Extracted records Block Start

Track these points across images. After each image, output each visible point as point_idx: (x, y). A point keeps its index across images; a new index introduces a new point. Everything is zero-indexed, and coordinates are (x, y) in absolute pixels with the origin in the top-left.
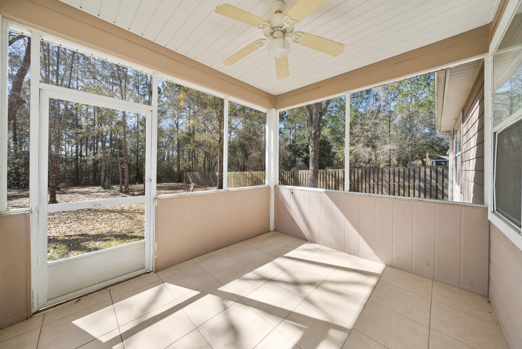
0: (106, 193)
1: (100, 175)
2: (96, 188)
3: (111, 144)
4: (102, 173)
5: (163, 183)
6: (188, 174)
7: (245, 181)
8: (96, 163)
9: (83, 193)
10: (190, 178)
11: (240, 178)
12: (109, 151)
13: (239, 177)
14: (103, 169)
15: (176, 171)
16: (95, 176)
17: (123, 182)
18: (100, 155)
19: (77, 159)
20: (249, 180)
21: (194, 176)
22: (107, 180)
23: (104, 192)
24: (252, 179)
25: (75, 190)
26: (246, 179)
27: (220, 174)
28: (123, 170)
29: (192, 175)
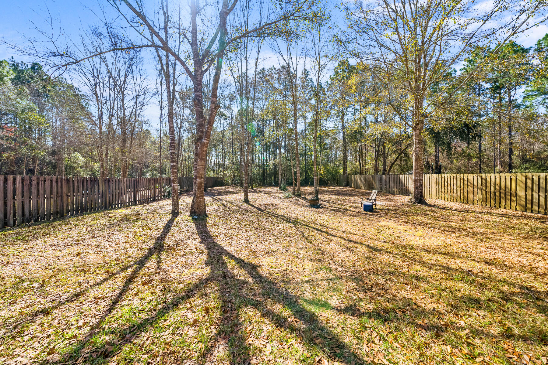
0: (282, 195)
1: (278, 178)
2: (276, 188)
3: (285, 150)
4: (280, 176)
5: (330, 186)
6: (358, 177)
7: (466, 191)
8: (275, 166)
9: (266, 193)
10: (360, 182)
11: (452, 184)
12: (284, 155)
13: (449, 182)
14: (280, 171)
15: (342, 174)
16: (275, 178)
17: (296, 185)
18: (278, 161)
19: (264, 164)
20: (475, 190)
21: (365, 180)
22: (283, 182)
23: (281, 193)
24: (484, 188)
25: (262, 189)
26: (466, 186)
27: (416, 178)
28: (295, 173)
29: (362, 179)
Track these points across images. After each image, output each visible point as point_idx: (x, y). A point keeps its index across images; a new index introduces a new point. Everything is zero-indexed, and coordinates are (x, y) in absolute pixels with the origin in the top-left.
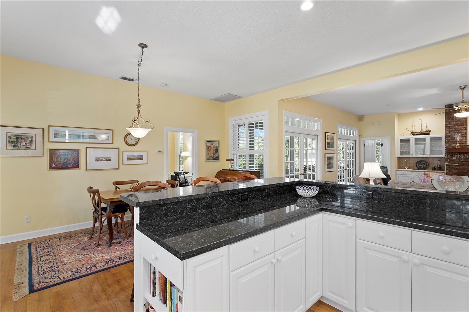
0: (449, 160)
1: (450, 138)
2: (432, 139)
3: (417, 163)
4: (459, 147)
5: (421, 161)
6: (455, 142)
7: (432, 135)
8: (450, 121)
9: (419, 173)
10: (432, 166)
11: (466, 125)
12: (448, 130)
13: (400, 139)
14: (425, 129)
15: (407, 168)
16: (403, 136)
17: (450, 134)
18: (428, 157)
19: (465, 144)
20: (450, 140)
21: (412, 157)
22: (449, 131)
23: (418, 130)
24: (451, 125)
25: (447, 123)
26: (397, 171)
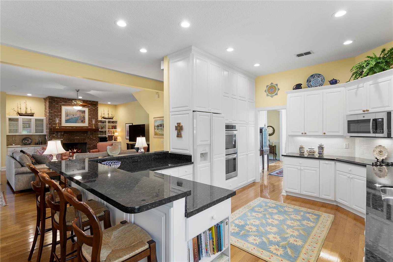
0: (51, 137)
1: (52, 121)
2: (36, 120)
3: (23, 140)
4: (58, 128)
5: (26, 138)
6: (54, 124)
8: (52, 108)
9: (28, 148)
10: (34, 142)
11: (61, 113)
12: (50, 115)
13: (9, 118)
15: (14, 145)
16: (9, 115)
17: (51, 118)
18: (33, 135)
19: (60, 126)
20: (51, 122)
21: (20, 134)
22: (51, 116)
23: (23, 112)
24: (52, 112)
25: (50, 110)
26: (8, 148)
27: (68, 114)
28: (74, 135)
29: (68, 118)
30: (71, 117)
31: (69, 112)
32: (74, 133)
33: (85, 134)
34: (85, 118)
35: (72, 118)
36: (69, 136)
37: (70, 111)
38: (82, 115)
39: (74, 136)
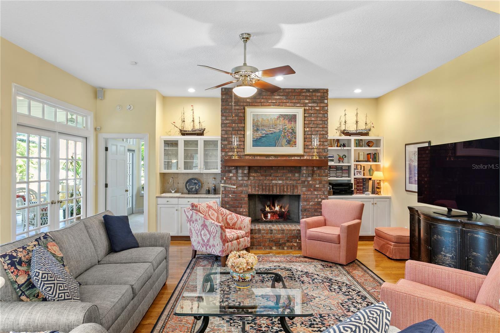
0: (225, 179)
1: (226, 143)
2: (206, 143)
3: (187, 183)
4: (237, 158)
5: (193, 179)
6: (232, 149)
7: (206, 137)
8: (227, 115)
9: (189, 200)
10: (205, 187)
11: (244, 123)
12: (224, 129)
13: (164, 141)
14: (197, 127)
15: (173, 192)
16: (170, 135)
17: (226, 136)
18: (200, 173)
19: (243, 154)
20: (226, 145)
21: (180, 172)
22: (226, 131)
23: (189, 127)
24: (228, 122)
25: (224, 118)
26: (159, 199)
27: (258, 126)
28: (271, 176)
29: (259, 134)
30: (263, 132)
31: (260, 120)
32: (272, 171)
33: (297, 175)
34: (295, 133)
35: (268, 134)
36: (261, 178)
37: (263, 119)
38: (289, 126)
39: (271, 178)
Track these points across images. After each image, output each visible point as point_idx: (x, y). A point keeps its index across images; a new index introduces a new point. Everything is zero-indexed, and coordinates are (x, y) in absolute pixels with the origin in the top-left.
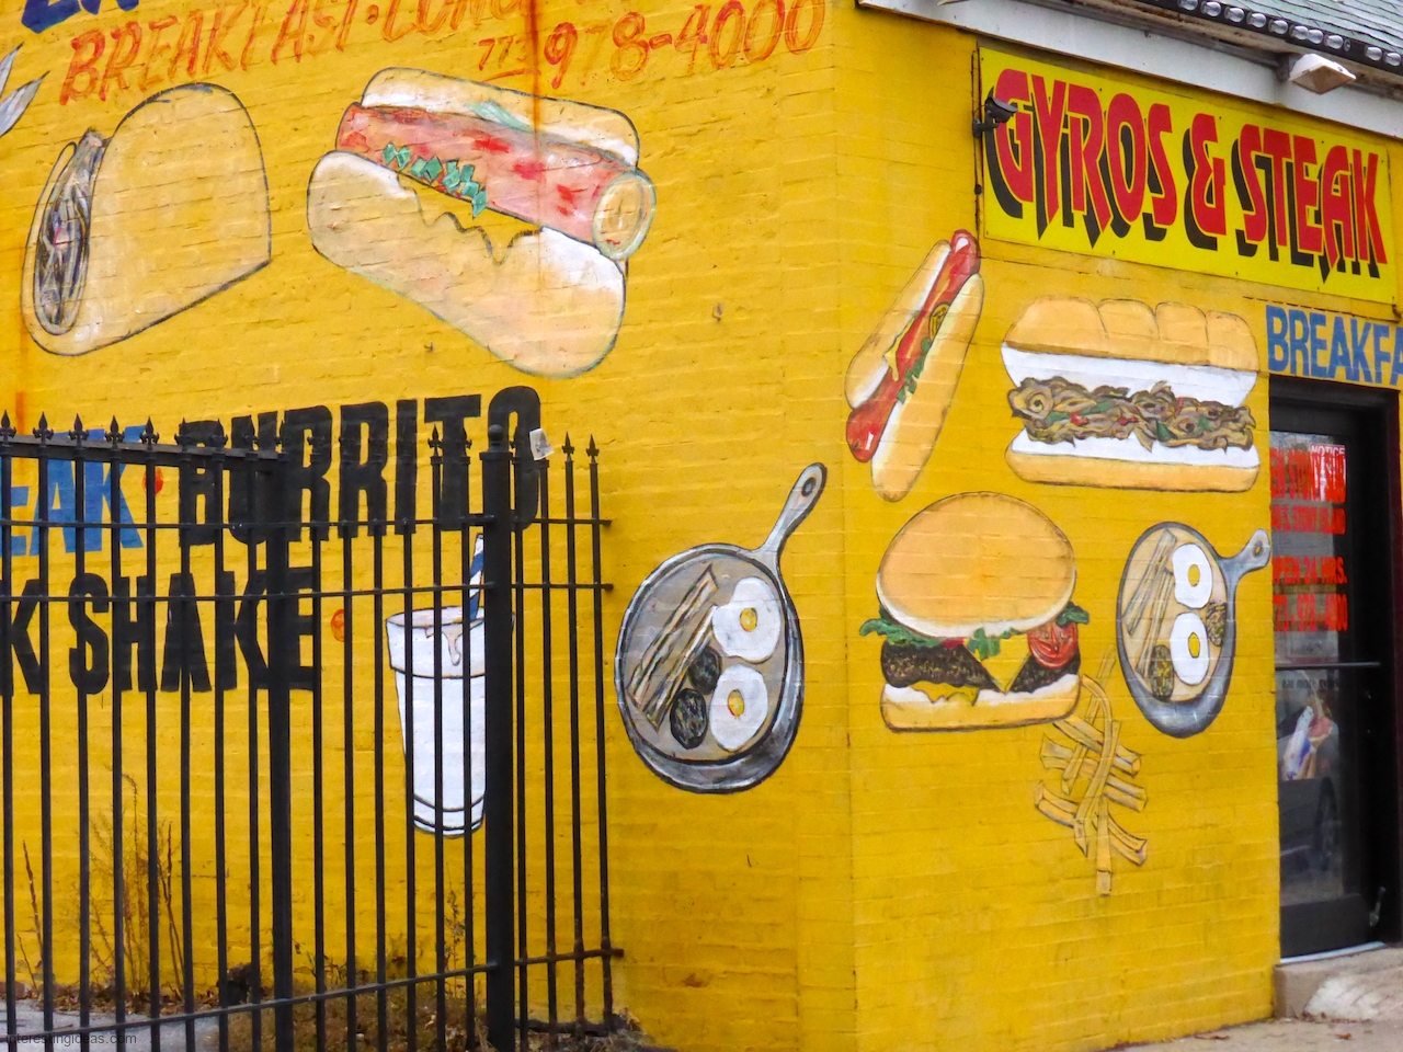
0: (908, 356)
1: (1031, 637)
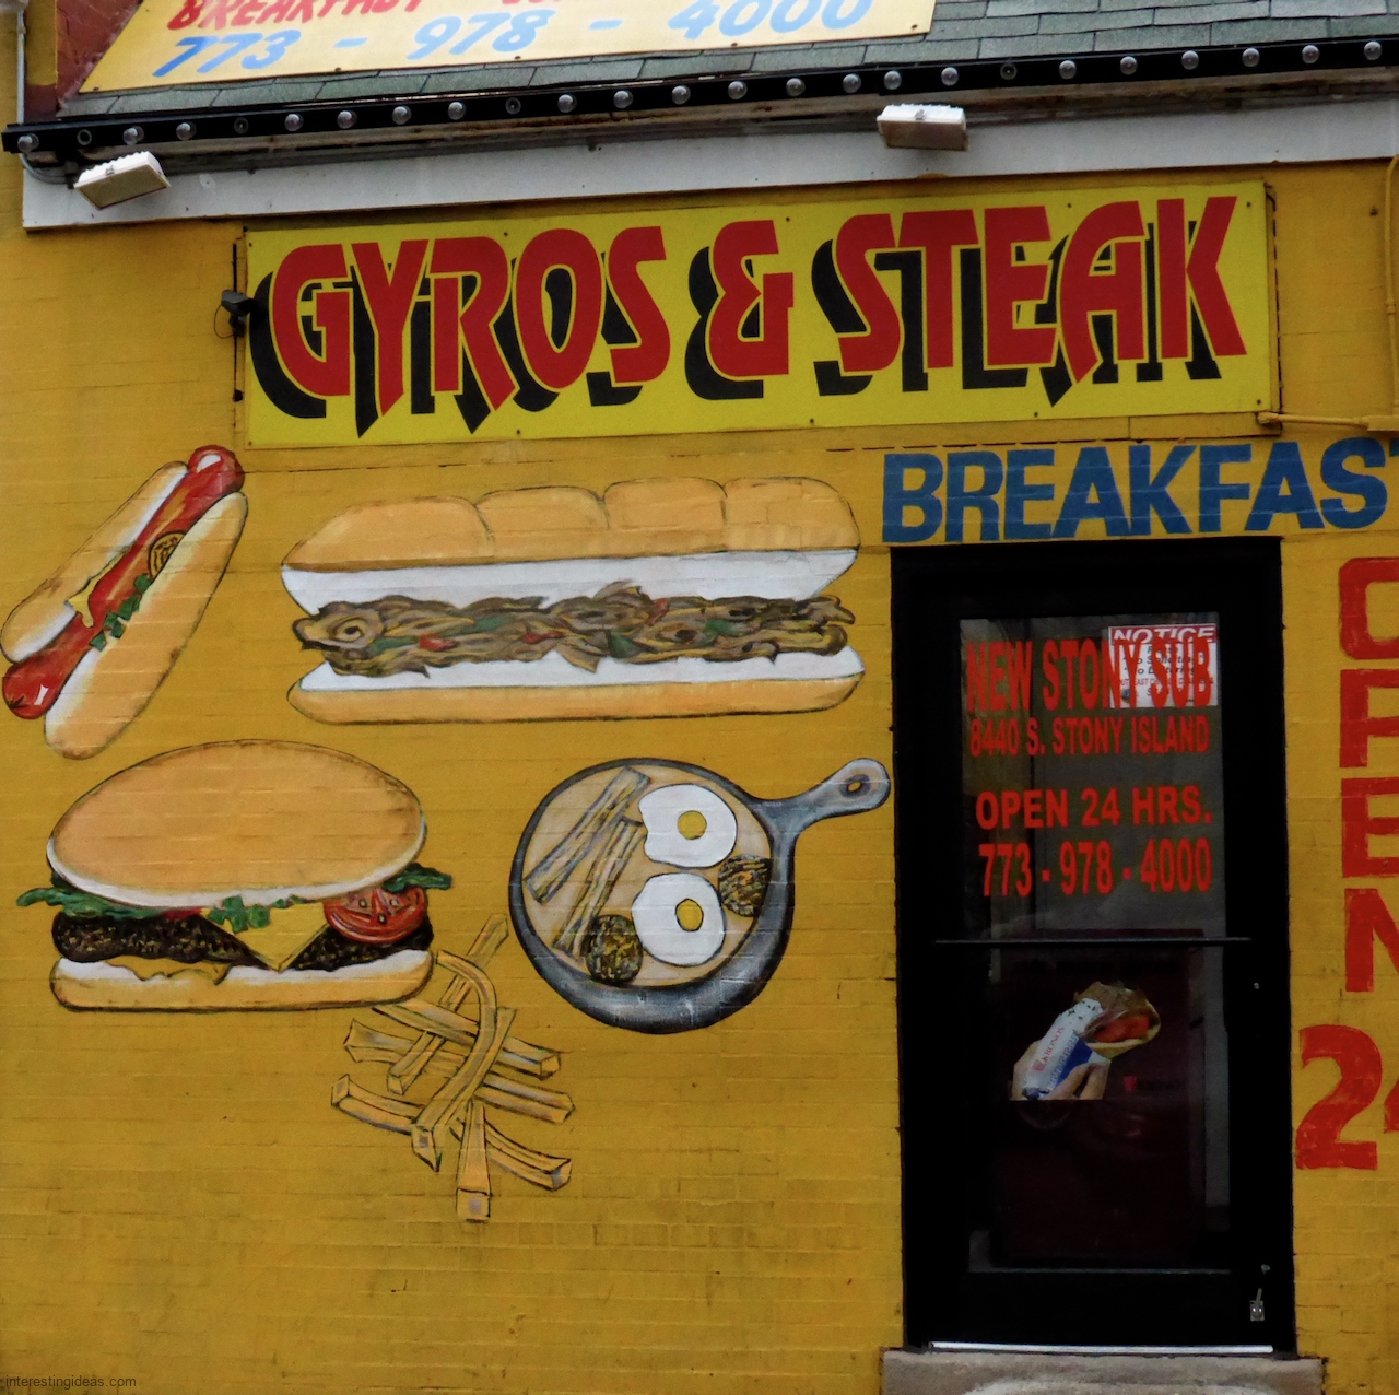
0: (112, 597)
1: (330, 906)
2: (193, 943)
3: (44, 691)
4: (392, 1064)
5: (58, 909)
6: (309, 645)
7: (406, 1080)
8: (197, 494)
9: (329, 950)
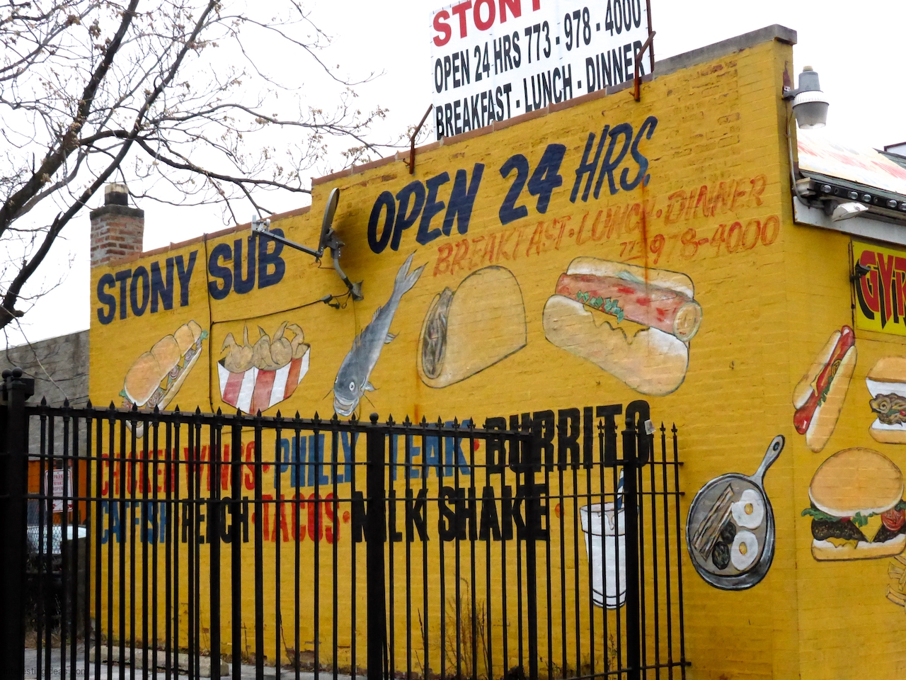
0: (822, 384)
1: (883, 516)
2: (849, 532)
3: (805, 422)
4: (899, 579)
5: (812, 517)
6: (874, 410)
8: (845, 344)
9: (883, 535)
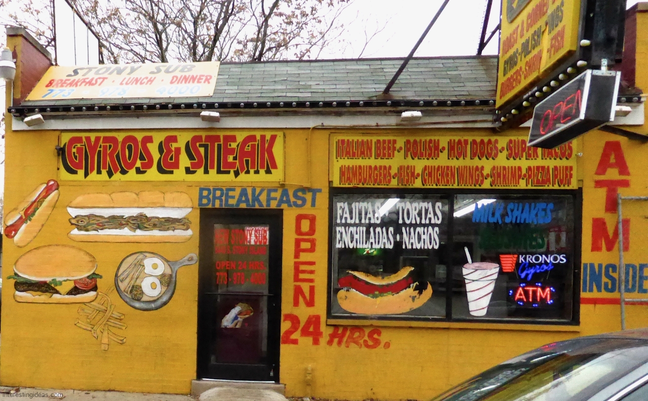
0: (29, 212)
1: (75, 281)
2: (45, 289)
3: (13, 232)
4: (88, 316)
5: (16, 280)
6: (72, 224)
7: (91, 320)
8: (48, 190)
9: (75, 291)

Extracted records Block End

Problem details >> From the first line to the last, set down the records above exactly and skip the pictures.

Result >>
Track these points across images. After each image, output each visible point as point_idx: (x, y). A point keeps its index across images; a new index introduces a new point. Everything is zero-indexed, and coordinates are (x, y) in absolute pixels with the origin in the top-left.
0: (106, 193)
1: (100, 175)
2: (96, 188)
3: (111, 144)
4: (102, 173)
5: (163, 183)
6: (188, 174)
7: (245, 181)
8: (96, 163)
9: (83, 193)
10: (190, 178)
11: (240, 178)
12: (109, 151)
13: (239, 177)
14: (103, 169)
15: (176, 171)
16: (95, 176)
17: (123, 182)
18: (100, 155)
19: (77, 159)
20: (249, 180)
21: (194, 176)
22: (107, 180)
23: (104, 192)
24: (252, 179)
25: (75, 190)
26: (246, 179)
27: (220, 174)
28: (123, 170)
29: (192, 175)
0: (282, 195)
1: (278, 178)
2: (276, 188)
3: (285, 150)
4: (280, 176)
5: (330, 186)
6: (358, 177)
7: (466, 191)
8: (275, 166)
9: (266, 193)
10: (360, 182)
11: (452, 184)
12: (284, 155)
13: (449, 182)
14: (280, 171)
15: (342, 174)
16: (275, 178)
17: (296, 185)
18: (278, 161)
19: (264, 164)
20: (475, 190)
21: (365, 180)
22: (283, 182)
23: (281, 193)
24: (484, 188)
25: (262, 189)
26: (466, 186)
27: (416, 178)
28: (295, 173)
29: (362, 179)
Track these points across images. After each image, output each visible point as point_idx: (x, y). A point keeps its index across images; a new index introduces a new point. Everything is zero-indexed, and coordinates are (x, y) in absolute pixels with the origin in the top-left.
0: (449, 160)
1: (450, 138)
2: (432, 139)
3: (417, 163)
4: (459, 147)
5: (421, 161)
6: (455, 142)
7: (432, 135)
8: (450, 121)
9: (419, 173)
10: (432, 166)
11: (466, 125)
12: (448, 130)
13: (400, 139)
14: (425, 129)
15: (407, 168)
16: (403, 136)
17: (450, 134)
18: (428, 157)
19: (465, 144)
20: (450, 140)
21: (412, 157)
22: (449, 131)
23: (418, 130)
24: (451, 125)
25: (447, 123)
26: (397, 171)
0: (51, 137)
1: (52, 121)
2: (36, 120)
3: (23, 140)
4: (58, 128)
5: (26, 138)
6: (54, 124)
8: (52, 108)
9: (28, 148)
10: (34, 142)
11: (61, 113)
12: (50, 115)
13: (9, 118)
15: (14, 145)
16: (9, 115)
17: (51, 118)
18: (33, 135)
19: (60, 126)
20: (51, 122)
21: (20, 134)
22: (51, 116)
23: (23, 112)
24: (52, 112)
25: (50, 110)
26: (8, 148)
27: (68, 114)
28: (74, 135)
29: (68, 118)
30: (71, 117)
31: (69, 112)
32: (74, 133)
33: (85, 134)
34: (85, 118)
35: (72, 118)
36: (69, 136)
37: (70, 111)
38: (82, 115)
39: (74, 136)
0: (225, 179)
1: (226, 143)
2: (206, 143)
3: (187, 183)
4: (237, 158)
5: (193, 179)
6: (232, 149)
7: (206, 137)
8: (227, 115)
9: (189, 200)
10: (205, 187)
11: (244, 123)
12: (224, 129)
13: (164, 141)
14: (197, 127)
15: (173, 192)
16: (170, 135)
17: (226, 136)
18: (200, 173)
19: (243, 154)
20: (226, 145)
21: (180, 172)
22: (226, 131)
23: (189, 127)
24: (228, 122)
25: (224, 118)
26: (159, 199)
27: (258, 126)
28: (271, 176)
29: (259, 134)
30: (263, 132)
31: (260, 120)
32: (272, 171)
33: (297, 175)
34: (295, 133)
35: (268, 134)
36: (261, 178)
37: (263, 119)
38: (289, 126)
39: (271, 178)
Track these points across images. After each image, output each visible point as point_idx: (x, y). A point keeps its index across images; a new index introduces a new point. Everything is zero-indexed, and coordinates are (x, y) in absolute pixels with the origin in the top-left.
0: (908, 356)
1: (1031, 637)
0: (112, 597)
1: (330, 906)
2: (193, 943)
3: (44, 691)
4: (392, 1064)
5: (58, 909)
6: (309, 645)
7: (406, 1080)
8: (197, 494)
9: (329, 950)
0: (822, 384)
1: (883, 516)
2: (849, 532)
3: (805, 422)
4: (899, 579)
5: (812, 517)
6: (874, 410)
8: (845, 344)
9: (883, 535)
0: (29, 212)
1: (75, 281)
2: (45, 289)
3: (13, 232)
4: (88, 316)
5: (16, 280)
6: (72, 224)
7: (91, 320)
8: (48, 190)
9: (75, 291)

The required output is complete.